● Problem requirements
Would you please copy the part of the material below that opens with the line containing "3: (765, 160, 4.09)" and closes with the line containing "51: (327, 144, 6.07)"? Copy it exactly, and only it.

● Records provided
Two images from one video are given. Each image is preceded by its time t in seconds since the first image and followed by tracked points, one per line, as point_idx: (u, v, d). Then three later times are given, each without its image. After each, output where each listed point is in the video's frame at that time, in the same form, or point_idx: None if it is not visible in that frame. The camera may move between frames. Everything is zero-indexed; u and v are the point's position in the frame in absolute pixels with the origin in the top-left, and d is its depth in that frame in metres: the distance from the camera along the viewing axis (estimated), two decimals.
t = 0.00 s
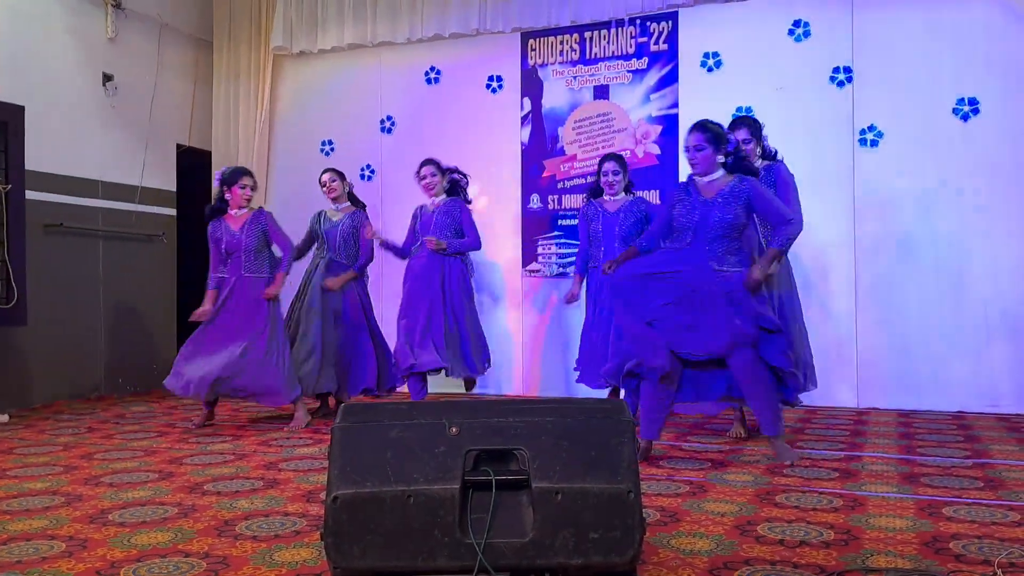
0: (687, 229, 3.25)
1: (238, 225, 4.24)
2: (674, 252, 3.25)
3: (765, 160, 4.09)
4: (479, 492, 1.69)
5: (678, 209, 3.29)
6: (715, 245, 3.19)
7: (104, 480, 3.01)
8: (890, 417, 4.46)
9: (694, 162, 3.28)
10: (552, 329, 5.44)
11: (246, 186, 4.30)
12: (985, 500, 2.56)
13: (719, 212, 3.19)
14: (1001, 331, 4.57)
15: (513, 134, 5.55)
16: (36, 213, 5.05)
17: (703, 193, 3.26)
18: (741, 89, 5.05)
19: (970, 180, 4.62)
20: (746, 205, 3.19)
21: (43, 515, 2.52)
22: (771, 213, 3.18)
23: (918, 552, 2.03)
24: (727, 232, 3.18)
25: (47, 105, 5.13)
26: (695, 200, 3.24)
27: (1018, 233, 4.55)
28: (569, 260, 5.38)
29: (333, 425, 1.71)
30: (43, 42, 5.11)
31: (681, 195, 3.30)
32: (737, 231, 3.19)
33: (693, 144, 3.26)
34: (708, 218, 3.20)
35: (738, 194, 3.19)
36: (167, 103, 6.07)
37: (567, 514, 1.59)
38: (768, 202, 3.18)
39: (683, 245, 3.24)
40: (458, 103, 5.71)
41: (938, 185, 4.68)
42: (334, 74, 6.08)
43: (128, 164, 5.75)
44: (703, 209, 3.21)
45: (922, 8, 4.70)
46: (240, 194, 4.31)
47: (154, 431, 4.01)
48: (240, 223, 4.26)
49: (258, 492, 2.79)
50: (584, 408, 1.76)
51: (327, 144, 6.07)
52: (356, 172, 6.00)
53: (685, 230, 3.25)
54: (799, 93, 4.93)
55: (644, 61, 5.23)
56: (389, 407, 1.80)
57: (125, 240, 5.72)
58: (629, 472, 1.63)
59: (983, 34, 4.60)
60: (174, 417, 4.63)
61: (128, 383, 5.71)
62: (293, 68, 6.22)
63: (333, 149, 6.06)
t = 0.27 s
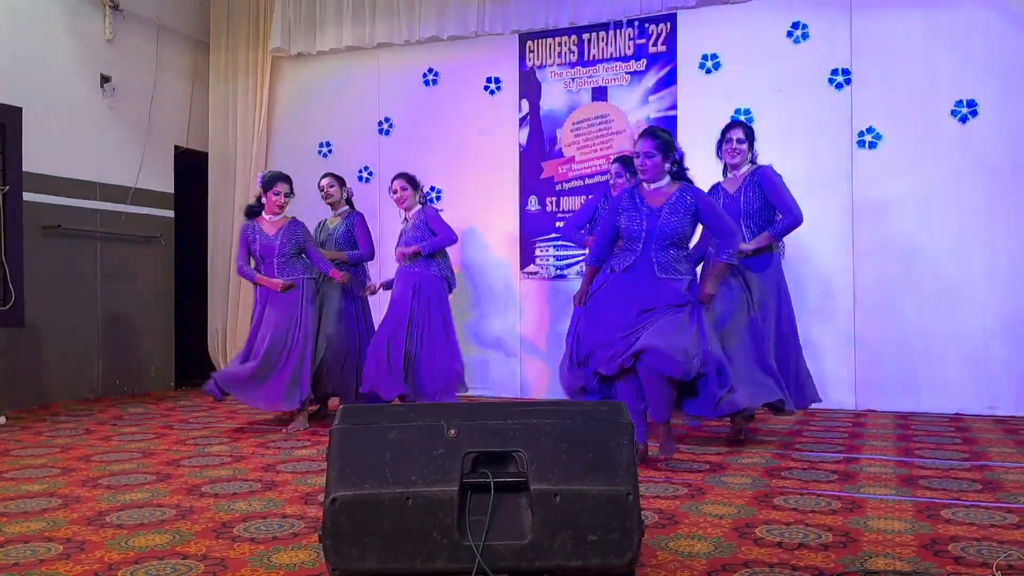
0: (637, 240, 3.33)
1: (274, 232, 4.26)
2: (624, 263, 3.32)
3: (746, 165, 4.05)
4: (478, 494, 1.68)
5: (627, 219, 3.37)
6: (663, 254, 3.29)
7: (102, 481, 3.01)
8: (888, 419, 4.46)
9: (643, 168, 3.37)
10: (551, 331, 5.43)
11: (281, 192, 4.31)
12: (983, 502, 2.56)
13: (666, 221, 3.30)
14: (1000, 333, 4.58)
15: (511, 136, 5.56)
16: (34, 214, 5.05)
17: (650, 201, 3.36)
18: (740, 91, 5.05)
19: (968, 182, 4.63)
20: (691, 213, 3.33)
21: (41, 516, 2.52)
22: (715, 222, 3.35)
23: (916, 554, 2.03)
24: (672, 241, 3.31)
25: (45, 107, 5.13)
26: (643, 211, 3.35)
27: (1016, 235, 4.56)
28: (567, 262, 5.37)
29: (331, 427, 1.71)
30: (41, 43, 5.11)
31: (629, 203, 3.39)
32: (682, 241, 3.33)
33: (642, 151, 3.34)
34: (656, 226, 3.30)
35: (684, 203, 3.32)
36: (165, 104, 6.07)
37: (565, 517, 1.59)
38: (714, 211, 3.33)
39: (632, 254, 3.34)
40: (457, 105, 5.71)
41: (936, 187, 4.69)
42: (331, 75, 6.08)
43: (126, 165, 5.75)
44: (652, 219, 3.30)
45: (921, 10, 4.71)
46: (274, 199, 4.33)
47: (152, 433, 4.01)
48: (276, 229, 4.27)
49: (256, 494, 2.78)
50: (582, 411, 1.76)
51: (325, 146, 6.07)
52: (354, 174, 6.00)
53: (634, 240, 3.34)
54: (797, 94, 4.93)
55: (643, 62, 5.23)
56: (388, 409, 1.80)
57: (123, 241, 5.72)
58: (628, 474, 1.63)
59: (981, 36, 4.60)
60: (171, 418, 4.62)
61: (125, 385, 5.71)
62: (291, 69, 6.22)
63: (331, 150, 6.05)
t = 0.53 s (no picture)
0: (595, 243, 3.41)
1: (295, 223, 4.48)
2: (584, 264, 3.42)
3: (745, 160, 3.79)
4: (476, 496, 1.68)
5: (587, 224, 3.47)
6: (622, 254, 3.36)
7: (99, 483, 3.01)
8: (886, 420, 4.46)
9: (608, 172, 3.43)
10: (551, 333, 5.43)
11: (293, 183, 4.53)
12: (981, 504, 2.57)
13: (624, 224, 3.37)
14: (997, 335, 4.58)
15: (509, 137, 5.56)
16: (31, 215, 5.04)
17: (610, 205, 3.44)
18: (737, 93, 5.06)
19: (965, 184, 4.64)
20: (648, 217, 3.37)
21: (38, 518, 2.52)
22: (673, 228, 3.38)
23: (914, 556, 2.03)
24: (630, 243, 3.36)
25: (42, 107, 5.12)
26: (601, 215, 3.42)
27: (1013, 237, 4.57)
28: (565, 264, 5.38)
29: (329, 429, 1.71)
30: (38, 43, 5.10)
31: (589, 208, 3.47)
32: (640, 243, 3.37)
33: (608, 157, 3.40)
34: (613, 229, 3.37)
35: (642, 208, 3.38)
36: (162, 105, 6.07)
37: (563, 519, 1.59)
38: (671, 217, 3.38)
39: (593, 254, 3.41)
40: (454, 106, 5.71)
41: (933, 189, 4.70)
42: (328, 77, 6.08)
43: (123, 166, 5.74)
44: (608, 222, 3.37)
45: (917, 12, 4.72)
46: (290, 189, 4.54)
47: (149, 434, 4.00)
48: (297, 221, 4.50)
49: (254, 495, 2.78)
50: (581, 414, 1.76)
51: (323, 148, 6.07)
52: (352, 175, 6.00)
53: (593, 243, 3.42)
54: (794, 96, 4.94)
55: (640, 64, 5.24)
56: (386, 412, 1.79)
57: (120, 242, 5.71)
58: (626, 477, 1.63)
59: (978, 38, 4.62)
60: (169, 420, 4.62)
61: (122, 386, 5.70)
62: (289, 71, 6.21)
63: (329, 152, 6.05)
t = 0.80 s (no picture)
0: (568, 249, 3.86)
1: (306, 228, 4.62)
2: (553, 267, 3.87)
3: (751, 160, 3.79)
4: (476, 499, 1.68)
5: (559, 232, 3.91)
6: (591, 262, 3.81)
7: (98, 484, 3.00)
8: (884, 422, 4.47)
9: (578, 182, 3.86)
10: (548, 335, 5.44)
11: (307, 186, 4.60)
12: (980, 506, 2.57)
13: (593, 232, 3.81)
14: (995, 337, 4.59)
15: (507, 139, 5.56)
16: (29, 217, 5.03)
17: (578, 214, 3.89)
18: (735, 95, 5.07)
19: (963, 187, 4.65)
20: (614, 225, 3.82)
21: (37, 519, 2.51)
22: (635, 237, 3.82)
23: (913, 559, 2.03)
24: (597, 251, 3.81)
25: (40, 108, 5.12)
26: (571, 222, 3.88)
27: (1011, 240, 4.57)
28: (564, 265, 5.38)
29: (329, 431, 1.71)
30: (36, 44, 5.10)
31: (560, 215, 3.93)
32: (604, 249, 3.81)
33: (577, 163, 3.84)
34: (583, 237, 3.82)
35: (609, 218, 3.83)
36: (160, 107, 6.06)
37: (563, 521, 1.59)
38: (635, 226, 3.82)
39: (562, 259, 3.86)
40: (453, 108, 5.71)
41: (931, 192, 4.70)
42: (327, 78, 6.08)
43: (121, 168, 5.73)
44: (579, 230, 3.81)
45: (915, 14, 4.73)
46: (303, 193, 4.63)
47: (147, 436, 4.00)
48: (310, 226, 4.64)
49: (252, 497, 2.78)
50: (581, 416, 1.76)
51: (321, 149, 6.07)
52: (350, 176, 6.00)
53: (566, 248, 3.87)
54: (792, 98, 4.95)
55: (638, 66, 5.24)
56: (385, 414, 1.79)
57: (118, 243, 5.70)
58: (626, 479, 1.63)
59: (975, 41, 4.63)
60: (167, 421, 4.61)
61: (120, 387, 5.69)
62: (287, 72, 6.21)
63: (327, 153, 6.05)
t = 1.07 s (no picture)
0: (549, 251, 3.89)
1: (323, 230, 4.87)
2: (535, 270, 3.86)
3: (763, 161, 4.05)
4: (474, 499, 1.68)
5: (543, 234, 3.93)
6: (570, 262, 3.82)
7: (95, 485, 2.99)
8: (882, 422, 4.48)
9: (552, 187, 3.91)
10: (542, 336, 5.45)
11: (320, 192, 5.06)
12: (978, 506, 2.57)
13: (571, 234, 3.84)
14: (992, 337, 4.59)
15: (504, 138, 5.56)
16: (25, 217, 5.02)
17: (559, 218, 3.91)
18: (732, 95, 5.07)
19: (960, 187, 4.65)
20: (591, 227, 3.83)
21: (34, 520, 2.50)
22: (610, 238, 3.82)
23: (912, 559, 2.03)
24: (574, 251, 3.83)
25: (36, 107, 5.10)
26: (550, 226, 3.90)
27: (1008, 240, 4.58)
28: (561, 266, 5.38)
29: (327, 431, 1.70)
30: (32, 44, 5.08)
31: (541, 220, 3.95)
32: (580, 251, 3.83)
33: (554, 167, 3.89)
34: (562, 240, 3.84)
35: (585, 220, 3.85)
36: (156, 106, 6.05)
37: (562, 521, 1.59)
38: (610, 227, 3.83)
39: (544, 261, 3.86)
40: (450, 107, 5.71)
41: (928, 192, 4.71)
42: (324, 78, 6.07)
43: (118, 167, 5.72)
44: (557, 231, 3.84)
45: (913, 14, 4.73)
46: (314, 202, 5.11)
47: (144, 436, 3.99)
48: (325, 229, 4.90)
49: (250, 497, 2.77)
50: (579, 415, 1.75)
51: (318, 149, 6.06)
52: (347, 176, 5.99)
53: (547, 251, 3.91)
54: (789, 98, 4.96)
55: (635, 66, 5.24)
56: (383, 413, 1.78)
57: (114, 243, 5.69)
58: (624, 479, 1.63)
59: (972, 41, 4.63)
60: (163, 422, 4.60)
61: (117, 388, 5.68)
62: (284, 72, 6.20)
63: (324, 153, 6.04)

● Output below
3: (765, 160, 4.09)
4: (479, 492, 1.69)
5: (678, 209, 3.29)
6: (715, 245, 3.19)
7: (104, 480, 3.01)
8: (890, 417, 4.46)
9: (694, 162, 3.28)
10: (552, 329, 5.44)
11: (246, 186, 4.30)
12: (985, 500, 2.56)
13: (719, 212, 3.19)
14: (1001, 331, 4.57)
15: (513, 134, 5.55)
16: (36, 213, 5.05)
17: (703, 193, 3.26)
18: (741, 89, 5.05)
19: (970, 180, 4.62)
20: (746, 205, 3.19)
21: (43, 515, 2.52)
22: (771, 213, 3.18)
23: (918, 552, 2.03)
24: (727, 232, 3.18)
25: (47, 105, 5.13)
26: (695, 200, 3.24)
27: (1018, 233, 4.55)
28: (569, 260, 5.38)
29: (333, 425, 1.71)
30: (43, 42, 5.11)
31: (681, 195, 3.30)
32: (737, 231, 3.19)
33: (693, 144, 3.26)
34: (708, 218, 3.20)
35: (738, 194, 3.19)
36: (167, 103, 6.07)
37: (567, 514, 1.59)
38: (768, 202, 3.18)
39: (683, 245, 3.24)
40: (458, 103, 5.71)
41: (938, 185, 4.68)
42: (334, 74, 6.08)
43: (128, 164, 5.75)
44: (703, 209, 3.21)
45: (922, 8, 4.70)
46: (240, 194, 4.31)
47: (154, 431, 4.01)
48: (240, 223, 4.26)
49: (258, 492, 2.79)
50: (584, 408, 1.76)
51: (327, 144, 6.07)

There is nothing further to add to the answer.